(Input for this task)

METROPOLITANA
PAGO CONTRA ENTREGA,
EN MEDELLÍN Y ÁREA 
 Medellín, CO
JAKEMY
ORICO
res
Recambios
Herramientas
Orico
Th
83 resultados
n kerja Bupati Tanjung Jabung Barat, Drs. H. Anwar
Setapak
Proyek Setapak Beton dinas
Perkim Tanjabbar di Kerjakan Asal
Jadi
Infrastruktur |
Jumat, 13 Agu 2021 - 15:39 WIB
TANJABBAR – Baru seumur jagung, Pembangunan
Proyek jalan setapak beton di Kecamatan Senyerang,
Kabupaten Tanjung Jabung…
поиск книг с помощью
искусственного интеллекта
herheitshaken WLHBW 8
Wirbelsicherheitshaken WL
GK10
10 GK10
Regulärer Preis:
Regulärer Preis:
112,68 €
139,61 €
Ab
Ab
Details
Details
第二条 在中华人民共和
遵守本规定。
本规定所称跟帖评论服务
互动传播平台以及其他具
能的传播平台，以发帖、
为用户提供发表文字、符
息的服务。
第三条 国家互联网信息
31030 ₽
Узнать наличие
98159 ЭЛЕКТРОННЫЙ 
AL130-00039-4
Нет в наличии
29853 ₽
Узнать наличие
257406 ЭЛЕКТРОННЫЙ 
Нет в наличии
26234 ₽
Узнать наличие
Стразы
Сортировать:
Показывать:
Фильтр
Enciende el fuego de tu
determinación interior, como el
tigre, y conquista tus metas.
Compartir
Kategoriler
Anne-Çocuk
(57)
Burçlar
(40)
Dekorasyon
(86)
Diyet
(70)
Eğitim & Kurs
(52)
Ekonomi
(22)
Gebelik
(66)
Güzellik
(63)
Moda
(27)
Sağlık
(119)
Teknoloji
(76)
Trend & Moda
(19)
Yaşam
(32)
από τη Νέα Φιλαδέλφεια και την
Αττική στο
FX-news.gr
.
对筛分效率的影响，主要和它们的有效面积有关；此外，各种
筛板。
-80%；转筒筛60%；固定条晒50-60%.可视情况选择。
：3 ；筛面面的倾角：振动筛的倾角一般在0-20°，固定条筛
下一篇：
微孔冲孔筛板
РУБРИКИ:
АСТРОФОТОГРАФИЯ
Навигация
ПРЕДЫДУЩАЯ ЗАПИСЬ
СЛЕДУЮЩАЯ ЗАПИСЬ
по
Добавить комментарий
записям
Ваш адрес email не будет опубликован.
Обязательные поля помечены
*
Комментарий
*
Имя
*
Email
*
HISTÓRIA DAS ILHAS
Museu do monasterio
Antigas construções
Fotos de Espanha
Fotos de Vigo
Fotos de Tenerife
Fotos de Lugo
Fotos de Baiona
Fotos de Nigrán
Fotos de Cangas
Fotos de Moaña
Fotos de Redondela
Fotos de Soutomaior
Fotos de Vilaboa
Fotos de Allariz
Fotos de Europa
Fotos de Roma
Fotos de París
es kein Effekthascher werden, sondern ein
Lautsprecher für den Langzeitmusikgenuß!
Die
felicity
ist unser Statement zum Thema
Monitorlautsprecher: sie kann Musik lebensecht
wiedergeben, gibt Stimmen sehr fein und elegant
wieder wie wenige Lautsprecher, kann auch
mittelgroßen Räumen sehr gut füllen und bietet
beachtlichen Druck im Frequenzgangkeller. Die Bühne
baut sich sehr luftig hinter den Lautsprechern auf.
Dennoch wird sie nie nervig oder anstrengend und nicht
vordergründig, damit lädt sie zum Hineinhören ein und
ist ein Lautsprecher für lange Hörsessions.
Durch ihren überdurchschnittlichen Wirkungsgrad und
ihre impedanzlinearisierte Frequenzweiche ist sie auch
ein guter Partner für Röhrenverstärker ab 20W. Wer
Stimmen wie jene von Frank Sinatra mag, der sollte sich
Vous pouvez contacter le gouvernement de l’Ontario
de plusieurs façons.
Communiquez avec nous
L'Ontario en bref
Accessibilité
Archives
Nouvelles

(End Input for this task)

Work to complete: Extract the lines of the preceding material that run from the line with "ПРЕДЫДУЩАЯ ЗАПИСЬ" through the line with "Durch ihren überdurchschnittlichen", inclusive, reproducing them exactly and adding nothing.

Written answer:
ПРЕДЫДУЩАЯ ЗАПИСЬ
СЛЕДУЮЩАЯ ЗАПИСЬ
по
Добавить комментарий
записям
Ваш адрес email не будет опубликован.
Обязательные поля помечены
*
Комментарий
*
Имя
*
Email
*
HISTÓRIA DAS ILHAS
Museu do monasterio
Antigas construções
Fotos de Espanha
Fotos de Vigo
Fotos de Tenerife
Fotos de Lugo
Fotos de Baiona
Fotos de Nigrán
Fotos de Cangas
Fotos de Moaña
Fotos de Redondela
Fotos de Soutomaior
Fotos de Vilaboa
Fotos de Allariz
Fotos de Europa
Fotos de Roma
Fotos de París
es kein Effekthascher werden, sondern ein
Lautsprecher für den Langzeitmusikgenuß!
Die
felicity
ist unser Statement zum Thema
Monitorlautsprecher: sie kann Musik lebensecht
wiedergeben, gibt Stimmen sehr fein und elegant
wieder wie wenige Lautsprecher, kann auch
mittelgroßen Räumen sehr gut füllen und bietet
beachtlichen Druck im Frequenzgangkeller. Die Bühne
baut sich sehr luftig hinter den Lautsprechern auf.
Dennoch wird sie nie nervig oder anstrengend und nicht
vordergründig, damit lädt sie zum Hineinhören ein und
ist ein Lautsprecher für lange Hörsessions.
Durch ihren überdurchschnittlichen Wirkungsgrad und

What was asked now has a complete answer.